[Images with keypoint coordinates]
++++++++

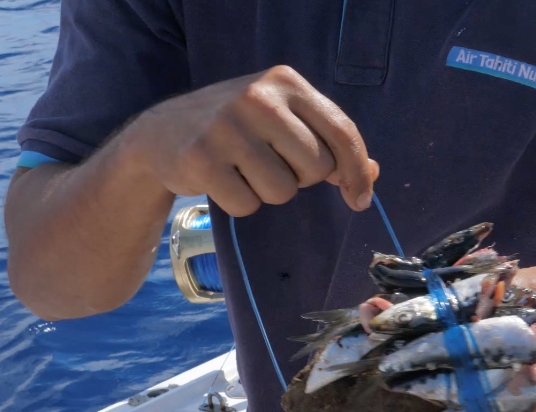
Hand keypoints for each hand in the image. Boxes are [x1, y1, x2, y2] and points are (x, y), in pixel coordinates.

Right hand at [127, 65, 378, 214]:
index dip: (357, 172)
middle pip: (316, 168)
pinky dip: (240, 202)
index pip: (342, 132)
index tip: (360, 199)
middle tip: (272, 163)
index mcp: (286, 82)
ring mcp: (227, 126)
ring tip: (243, 169)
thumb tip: (373, 174)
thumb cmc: (238, 129)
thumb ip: (328, 142)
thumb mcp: (284, 121)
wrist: (162, 133)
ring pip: (283, 191)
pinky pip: (248, 205)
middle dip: (301, 178)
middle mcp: (258, 97)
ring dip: (268, 192)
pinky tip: (222, 179)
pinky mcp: (201, 158)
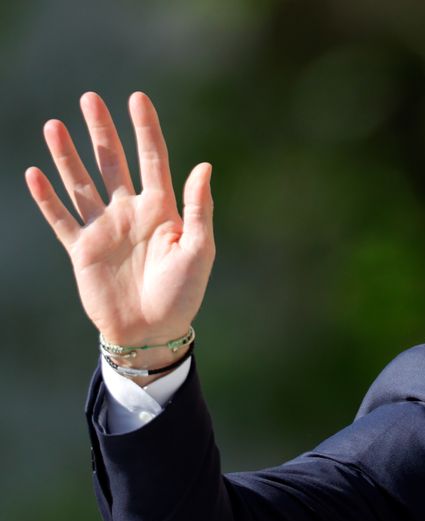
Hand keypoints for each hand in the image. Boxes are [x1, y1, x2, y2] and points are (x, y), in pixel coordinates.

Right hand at [25, 91, 214, 362]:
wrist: (152, 332)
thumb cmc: (183, 294)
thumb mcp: (199, 250)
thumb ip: (199, 208)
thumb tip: (204, 165)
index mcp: (163, 210)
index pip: (153, 160)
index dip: (145, 129)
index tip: (137, 98)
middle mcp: (131, 213)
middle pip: (113, 163)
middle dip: (102, 131)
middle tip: (89, 99)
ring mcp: (105, 229)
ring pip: (82, 183)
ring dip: (68, 155)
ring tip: (55, 125)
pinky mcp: (82, 250)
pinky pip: (61, 219)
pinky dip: (47, 198)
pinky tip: (35, 173)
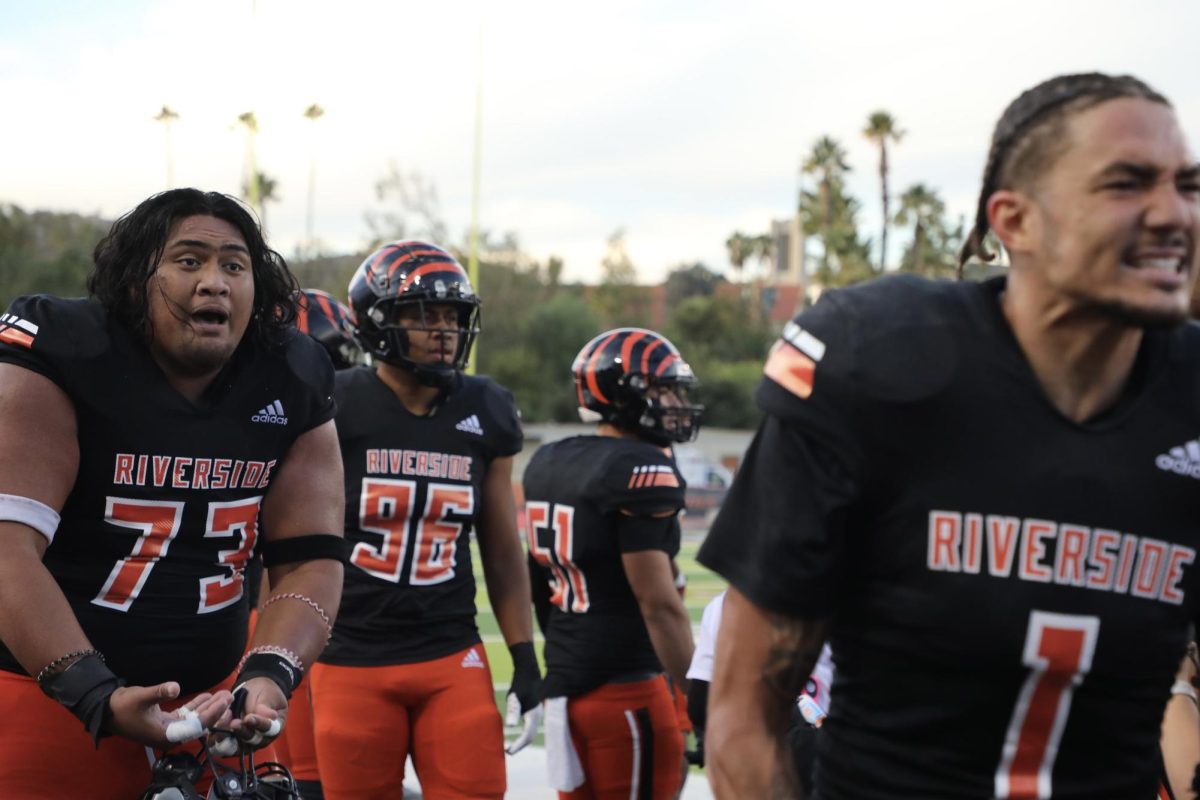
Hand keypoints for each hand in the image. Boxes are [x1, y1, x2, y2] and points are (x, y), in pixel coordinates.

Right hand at [107, 683, 232, 746]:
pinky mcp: (165, 722)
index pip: (196, 726)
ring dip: (208, 707)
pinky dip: (196, 707)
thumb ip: (159, 692)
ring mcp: (168, 729)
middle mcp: (169, 736)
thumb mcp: (142, 696)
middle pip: (199, 724)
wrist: (106, 709)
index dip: (213, 713)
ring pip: (194, 719)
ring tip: (223, 694)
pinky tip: (206, 696)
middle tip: (230, 695)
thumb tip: (175, 687)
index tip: (225, 701)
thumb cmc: (123, 705)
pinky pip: (186, 716)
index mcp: (166, 736)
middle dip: (215, 710)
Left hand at [209, 676, 287, 754]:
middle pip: (250, 741)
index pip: (269, 730)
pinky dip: (216, 736)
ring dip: (227, 737)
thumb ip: (267, 706)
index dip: (259, 724)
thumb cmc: (265, 693)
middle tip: (234, 723)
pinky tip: (213, 727)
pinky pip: (221, 744)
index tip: (250, 718)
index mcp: (274, 729)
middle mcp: (260, 740)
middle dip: (241, 732)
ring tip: (222, 723)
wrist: (253, 692)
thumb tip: (271, 716)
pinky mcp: (230, 741)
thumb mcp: (268, 696)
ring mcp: (244, 742)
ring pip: (234, 747)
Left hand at [505, 641, 542, 754]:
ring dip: (522, 741)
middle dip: (520, 745)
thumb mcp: (514, 697)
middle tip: (508, 752)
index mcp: (534, 715)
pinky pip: (530, 727)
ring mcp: (537, 714)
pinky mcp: (534, 711)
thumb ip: (513, 711)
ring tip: (510, 747)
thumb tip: (510, 726)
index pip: (527, 735)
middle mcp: (538, 716)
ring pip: (531, 732)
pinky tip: (516, 734)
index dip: (518, 745)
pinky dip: (523, 734)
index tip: (508, 751)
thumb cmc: (520, 684)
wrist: (528, 671)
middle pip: (530, 736)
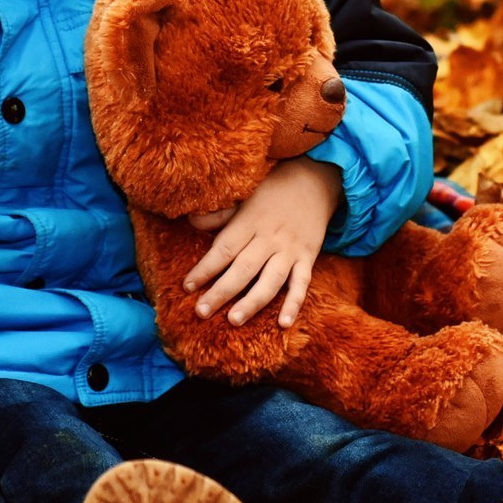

++++++++

=== Instructions for the task ===
Each line above from the one with "wrist: (152, 332)" up to and including the one with "pinky tip: (35, 173)" must be set down exactly, and no line outside that span may appear.

=== Solution for this exercise ===
wrist: (152, 332)
thumb cmc: (183, 294)
thumb mcp: (199, 250)
thumb ip: (199, 208)
thumb tip: (204, 165)
index mcp: (163, 210)
index pip: (153, 160)
index dip: (145, 129)
index tip: (137, 98)
middle mcp: (131, 213)
middle pip: (113, 163)
middle dip: (102, 131)
middle tip: (89, 99)
ring mcp: (105, 229)
ring pip: (82, 183)
ring dip: (68, 155)
ring tip: (55, 125)
pinky mcp: (82, 250)
pinky pip: (61, 219)
pinky dip: (47, 198)
pinky tip: (35, 173)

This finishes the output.